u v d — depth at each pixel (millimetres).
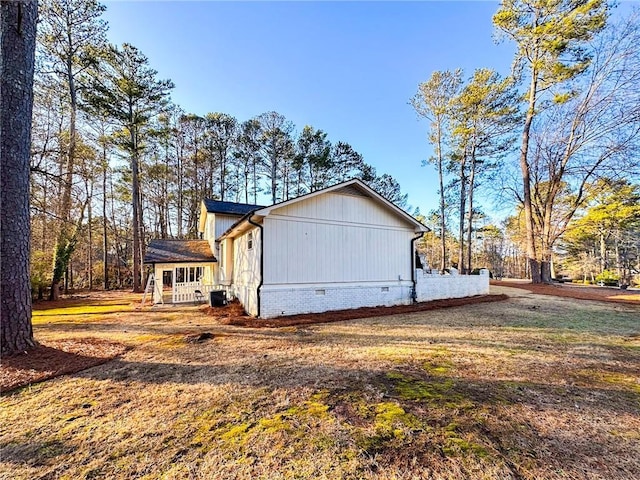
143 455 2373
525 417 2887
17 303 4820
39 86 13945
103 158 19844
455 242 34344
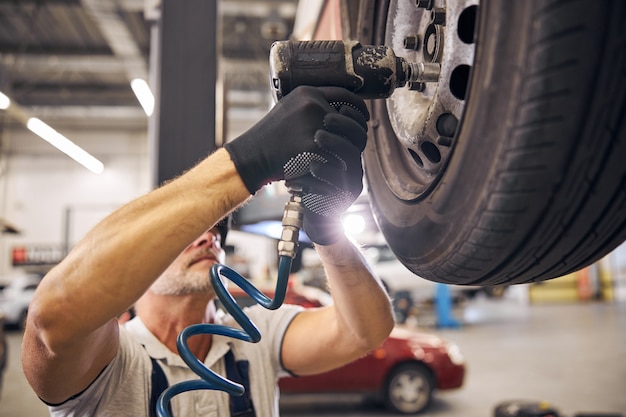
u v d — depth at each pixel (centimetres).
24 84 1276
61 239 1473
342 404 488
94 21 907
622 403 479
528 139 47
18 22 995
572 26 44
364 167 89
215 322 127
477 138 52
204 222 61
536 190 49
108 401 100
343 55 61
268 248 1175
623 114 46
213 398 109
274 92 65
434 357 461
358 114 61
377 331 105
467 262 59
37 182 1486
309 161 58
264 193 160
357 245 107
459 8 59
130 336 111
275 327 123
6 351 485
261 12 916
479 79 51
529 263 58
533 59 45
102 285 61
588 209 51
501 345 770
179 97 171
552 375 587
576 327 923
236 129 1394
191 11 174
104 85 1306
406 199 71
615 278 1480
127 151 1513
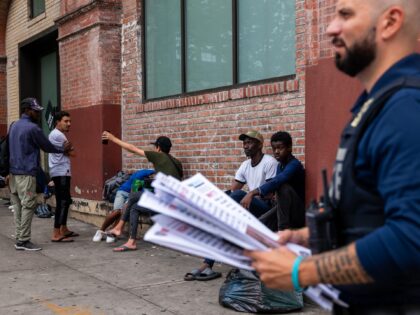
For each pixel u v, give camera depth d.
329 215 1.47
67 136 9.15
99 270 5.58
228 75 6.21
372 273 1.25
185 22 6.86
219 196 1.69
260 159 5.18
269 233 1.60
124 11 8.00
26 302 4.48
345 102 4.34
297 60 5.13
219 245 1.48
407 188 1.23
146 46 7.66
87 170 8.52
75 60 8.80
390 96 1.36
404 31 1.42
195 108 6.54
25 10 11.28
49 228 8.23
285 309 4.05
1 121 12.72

* * *

_WHAT TO PRODUCE_
Each line above must be set down exactly, though no picture should be carried over.

_SOLUTION FOR THIS TASK_
u v d — depth at each pixel (millimetres).
143 455 2373
525 417 2887
17 303 4820
39 86 13945
103 158 19844
455 242 34344
u v d — depth at each pixel (centimetres).
24 84 1276
61 239 1473
342 404 488
94 21 907
622 403 479
528 139 47
18 22 995
572 26 44
364 167 89
215 322 127
477 138 52
204 222 61
536 190 49
108 401 100
343 55 61
268 248 1175
623 114 46
213 398 109
274 92 65
434 357 461
358 114 61
377 331 105
467 262 59
37 182 1486
309 161 58
264 193 160
357 245 107
459 8 59
130 336 111
275 327 123
6 351 485
261 12 916
479 79 51
529 263 58
533 59 45
102 285 61
588 209 51
501 345 770
179 97 171
552 375 587
576 327 923
236 129 1394
191 11 174
104 85 1306
406 199 71
615 278 1480
127 151 1513
For each pixel u v, give camera depth d.
329 215 1.47
67 136 9.15
99 270 5.58
228 75 6.21
372 273 1.25
185 22 6.86
219 196 1.69
260 159 5.18
269 233 1.60
124 11 8.00
26 302 4.48
345 102 4.34
297 60 5.13
219 245 1.48
407 188 1.23
146 46 7.66
87 170 8.52
75 60 8.80
390 96 1.36
404 31 1.42
195 108 6.54
25 10 11.28
49 228 8.23
285 309 4.05
1 121 12.72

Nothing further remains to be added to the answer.